Salt Awareness Week is the 4th-10th March making there no better time to discuss salt! Why do we need salt, why are we consuming too much, what are the dangers of this, and how can we go about reducing our intake? Huge thanks to Hannah Collins AfN for this guest post.
What is salt, how much do we need & why?
Salt is another name for sodium and you may see either term used on food packaging. We need a certain amount of salt in our diet to regulate the amount of water in our bodies – when this water balance is disrupted by too much salt it can have negative consequences on our bodies. It is recommended that we consume maximum daily salt intakes of:
- 6g for adults and children aged 11+ years which is about 1 teaspoon (2.4g sodium)
- 5g for children aged 7-10 years (2g sodium)
- 3g for children aged 4-6 years (1.2g sodium)
- 2g for children aged 1-3 years (0.8g sodium)
We need to be careful when reading food packaging to check whether the salt is labelled as salt or sodium to avoid confusion. It is very hard in a western diet to consume insufficient salt for our needs.
How much are we actually consuming?
The average adult in the UK consumes about 8g of salt per day. This is much reduced vs 10 years ago but this 8g is still about one third more than we need.
Why does too much salt cause us problems?
- High Blood Pressure
Consuming more than 6g of salt per day can cause many health problems, the greatest of which is high blood pressure, also known as ‘hypertension’. When we eat too much salt, this salt holds on to water in our bodies and disrupts the all-important water balance I mentioned earlier. As blood is mainly water, this extra water in our blood puts greater pressure on our blood vessels to open up and let the blood through – resulting in high blood pressure!
High blood pressure is a risk factor for cardiovascular disease – it puts extra strain on your heart to pump your blood around the body and may result in a heart attack or stroke if the pressure is very high.
The government states that if we were to reduce our salt intake to the recommended 6g per day, there could be up to 20,000 fewer deaths from heart attack and stroke each year!
Salt reduction combined with a diet:
- High in fruit & veg, wholegrains, low fat dairy and pulses
- With small daily amounts of lean poultry & fish
has been proven to be the best way to reduce high blood pressure.
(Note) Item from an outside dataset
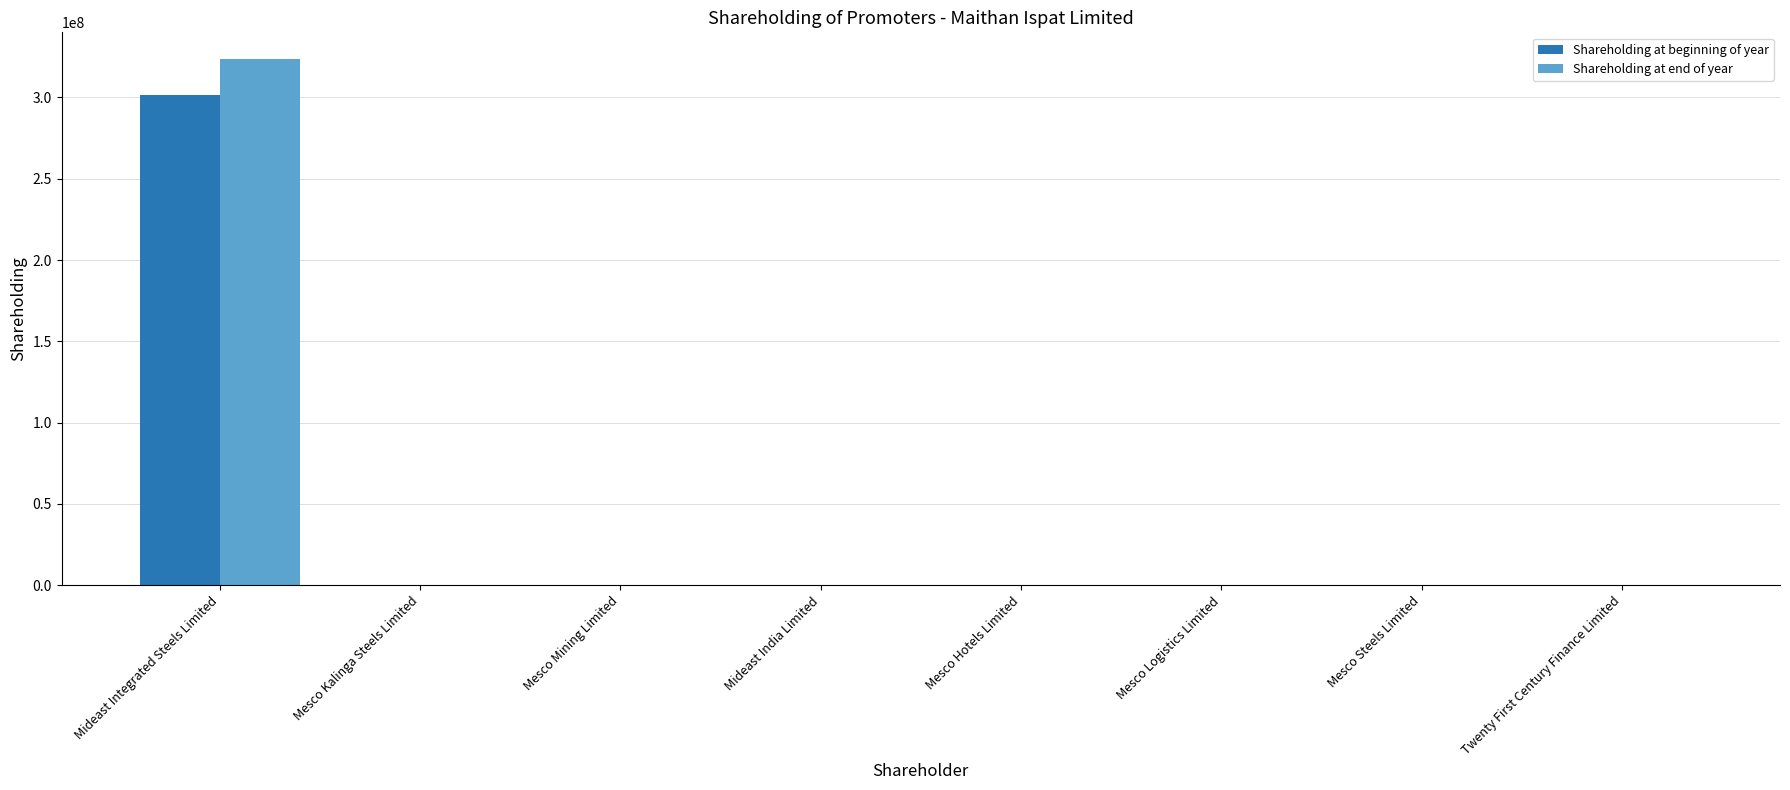

How many groups of bars are there?

8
This diet is known as the DASH diet (Dietary Approaches to Stop Hypertension)
- Kidney Problems
If salt holds on to water in your body, the kidneys do the opposite job – they have to try and get rid of this excess water to keep a nice water balance for us.
More salt in the blood means the kidneys have to work a lot harder to try and remove the water, as the water likes to stay with the salt! Over time this can put a lot of strain on our kidneys and can lead to kidney failure where the kidneys slowly stop working properly.
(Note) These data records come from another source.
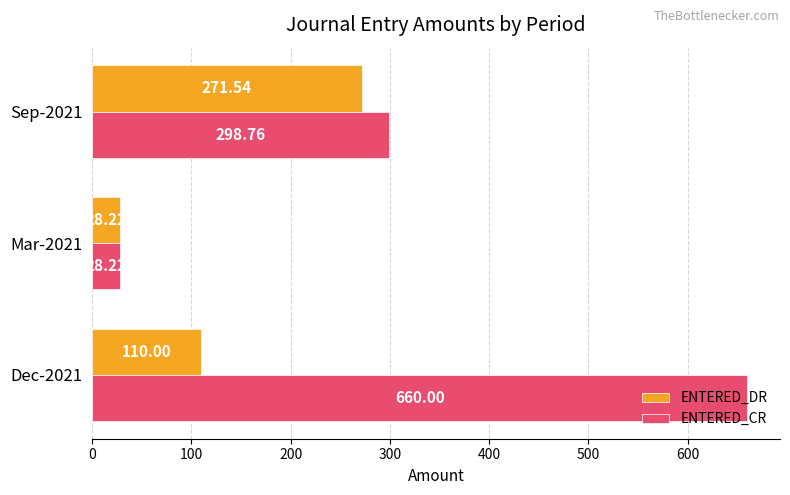

Rank the series by their average value, from lowest to highest.

ENTERED_DR, ENTERED_CR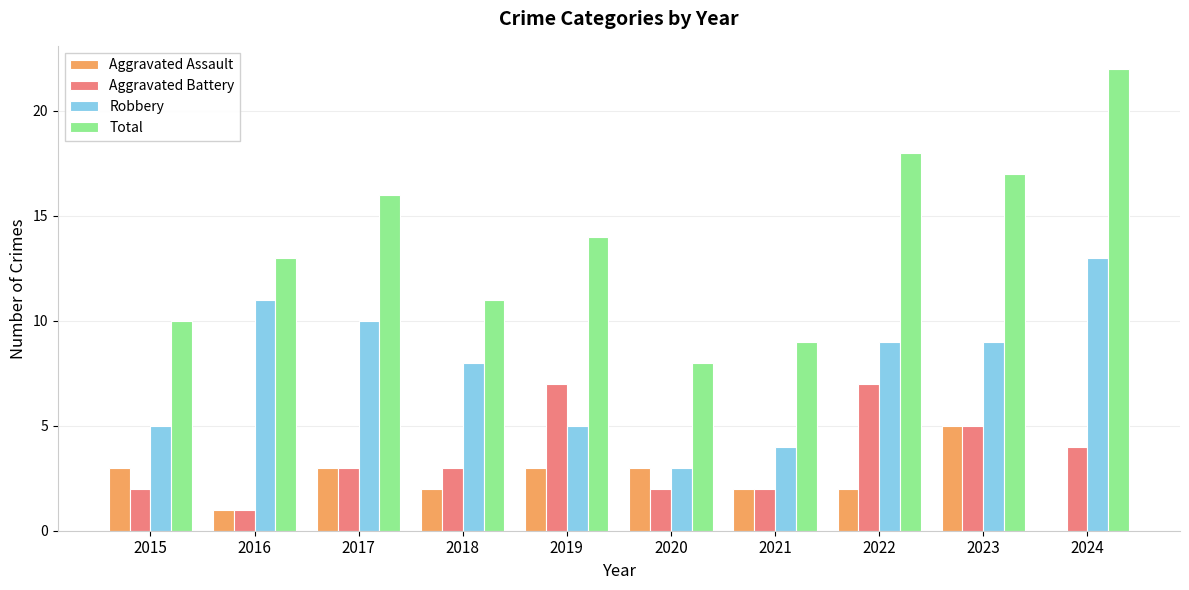

Is it true that Aggravated Assault equals 5 at 2017?

False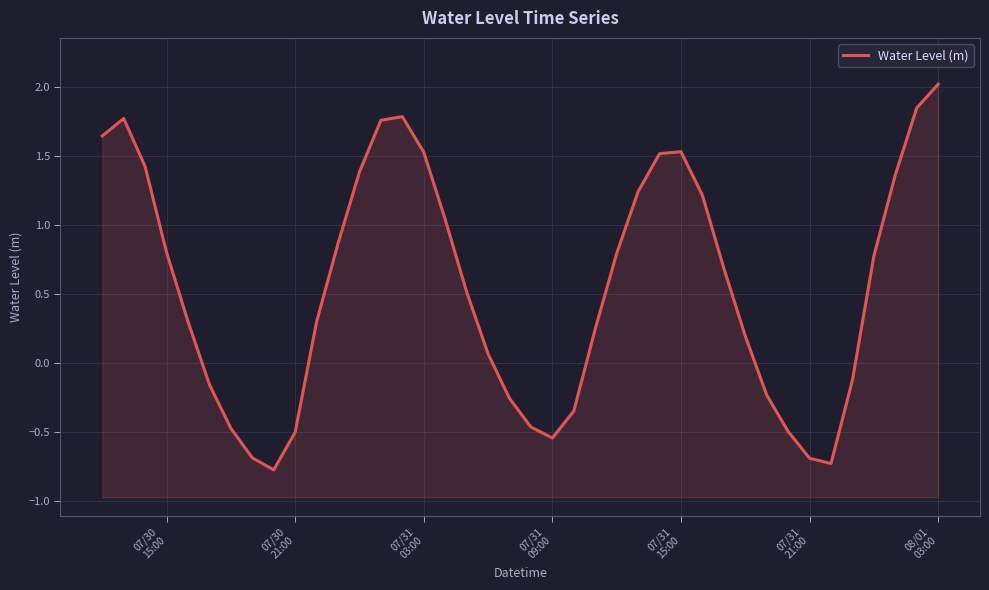

How many data points does each series have?

40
Once kidney failure is established it cannot be reversed and patients must consume even less salt at this stage to avoid total failure or dialysis.
Too much salt can also make us dehydrated and affect our day to day performance. It can also cause painful kidney stones and stomach ulcers.
Tips to consume less salt
Most of us won’t have the time or the inclination to calculate how much salt we are eating every day! To keep it simple:
- Don’t add salt to food when cooking; replace with herbs & spices (dry or fresh), lemon, lime or garlic
- 75% of the salt we eat comes from ready meals/soups/sauces/breads – i.e. processed foods. Quickly scan the packaging of processed foods when buying and opt for foods that have the ‘green’ traffic light for salt. Foods that carry the red light should be consumed sparingly.
- For foods that have no traffic lights, you can use the FoodSwitch app which is free to download. By scanning the barcode it will tell you if the food is high or low in salt!
- For those who do have more time, be careful when reading food labels and check the amount of salt ‘per serving’ not per 100g as some may be displayed
- Don’t be fooled by ‘special’ salts which claim to be better for us such as Himalayan salt – salt is salt!